At approximately 9 P.M., this same marching protest, which numbered over a thousand people, followed Sawant to City Hall. There, the glass double doors were flung open and the protestors packed into the locked-down building, holding signs and singing songs calling for Mayor Durkan to resign. Sawant had unlocked the doors, led her followers inside, and declared a second victory; the occupation of City Hall.
Once inside, Sawant was introduced to speak by a fellow member of Socialist Alternative, the Marxist political party that Sawant belongs to.
After Sawant repeated the same radical calls in another supposedly impromptu speech, activist Moe'Neyah Dene Holland stepped to the microphone, observing, "I'd just like us to look around the room and realize how outnumbered [by white people] the Black community is, even at a Black Lives Matter protest," and requesting, "for all the council member affiliates, please stop using Black Lives Matter for your political campaigns.''
The City Hall takeover was short-lived. After two hours the protestors disbanded and headed back to CHOP. Nobody was reported to be injured
When asked if she was aware of the risk of packing a thousand people into a City Hall building that was closed due to a pandemic, the councilwoman said, "I don't deny it [the risk]. The rebellion is still happening. That shows you the complete failure of capitalism as a system."

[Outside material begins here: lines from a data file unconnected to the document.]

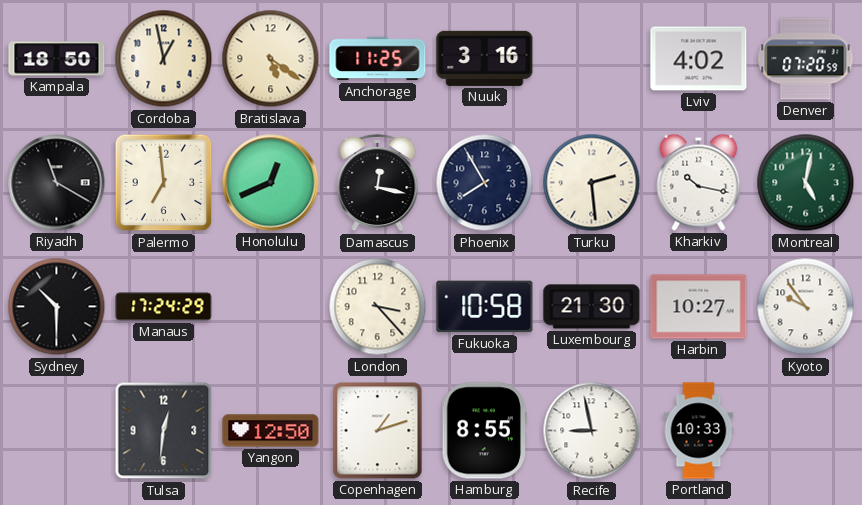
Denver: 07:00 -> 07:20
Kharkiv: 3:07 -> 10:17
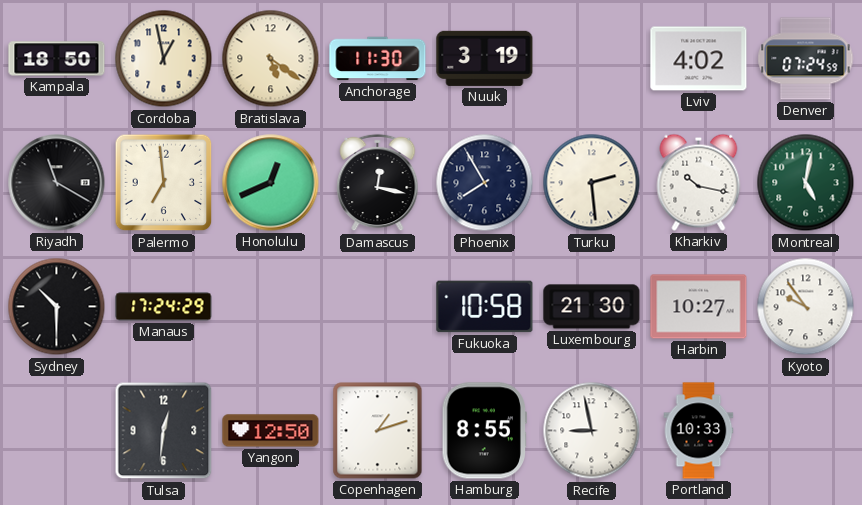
Anchorage: 11:25 -> 11:30
Nuuk: 3:16 -> 3:19
Denver: 07:20 -> 07:24
London: 3:23 -> none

It's plausible that many of the rioters involved in the attacks at the Eastern Precinct and City Hall were doing so out of a mob mentality, rather than as part of a broad political strategy (acknowledging this possibility does not justify the actions). For the extremists at Socialist Alternative, the violent protests, what Sawant referred to as a "rebellion," could be organized to incite a full-fledged socialist uprising. However, they failed, and the democracy they intended to dismantle is pushing back.

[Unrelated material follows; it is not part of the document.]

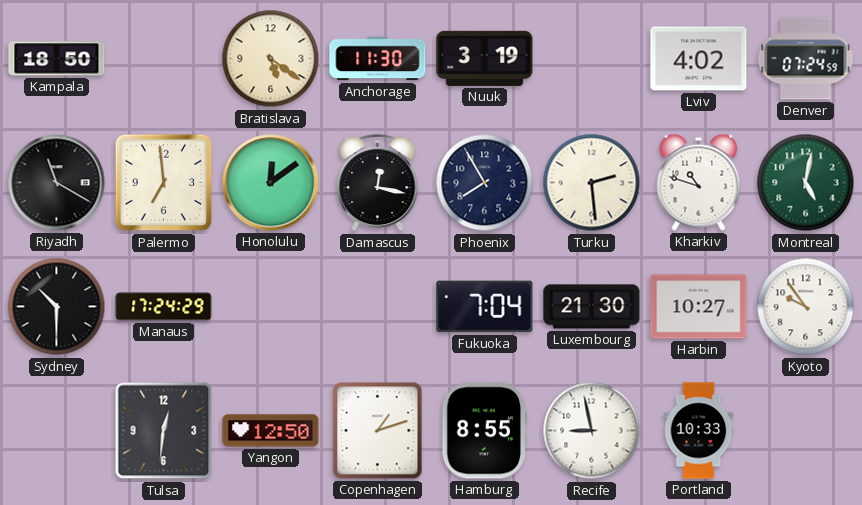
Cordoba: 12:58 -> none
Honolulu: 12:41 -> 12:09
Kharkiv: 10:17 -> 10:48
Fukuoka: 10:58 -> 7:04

Ernie Lou is a Seattle resident that describes himself as a bleeding-heart liberal. He has also said, "Sawant is totally off the rails." After starting a campaign and website calling for the recall of Kshama Sawant, on August 18th, Ernie Lou filed a recall petition to the Kings County Election Office. The petition included six charges against Sawant related to her conduct during the BLM protests and her "Socialist" office's relationship with Socialist Alternative.
According to Washington law, a recall petition must be approved by a judge before entering the signature collection phase. On Sept. 17, Judge Jim Rogers ruled that four of the original six charges contained in the petition, "Define 'substantial misconduct clearly amounting to misfeasance, malfeasance or a violation of oath of office and there is no legal justification for the challenged conduct. These four charges are ORDERED CERTIFIED for election."
Sawant has appealed the judge's decision to certify the petition. The appeal will be heard and decided by the Washington Supreme Court on Jan. 7. If Sawant's appeal is denied and the petition is allowed to proceed, then the petitioners are required to gather 10,700 signatures for the recall vote to be included in a special election to be held in April. Then the voters would decide to keep Sawant in office or have her recalled for breaking the law.
The democratic structures that Sawant attacked and intends to dismantle have stood firm, and now Sawant faces the prospect of losing her seat. If Sawant is ultimately recalled through the ballot box for her abuses of power, it would be justice for the people of Seattle and a victory for the principles of democracy over totalitarian swindlers; a small dose of democracy after a summer of chaos.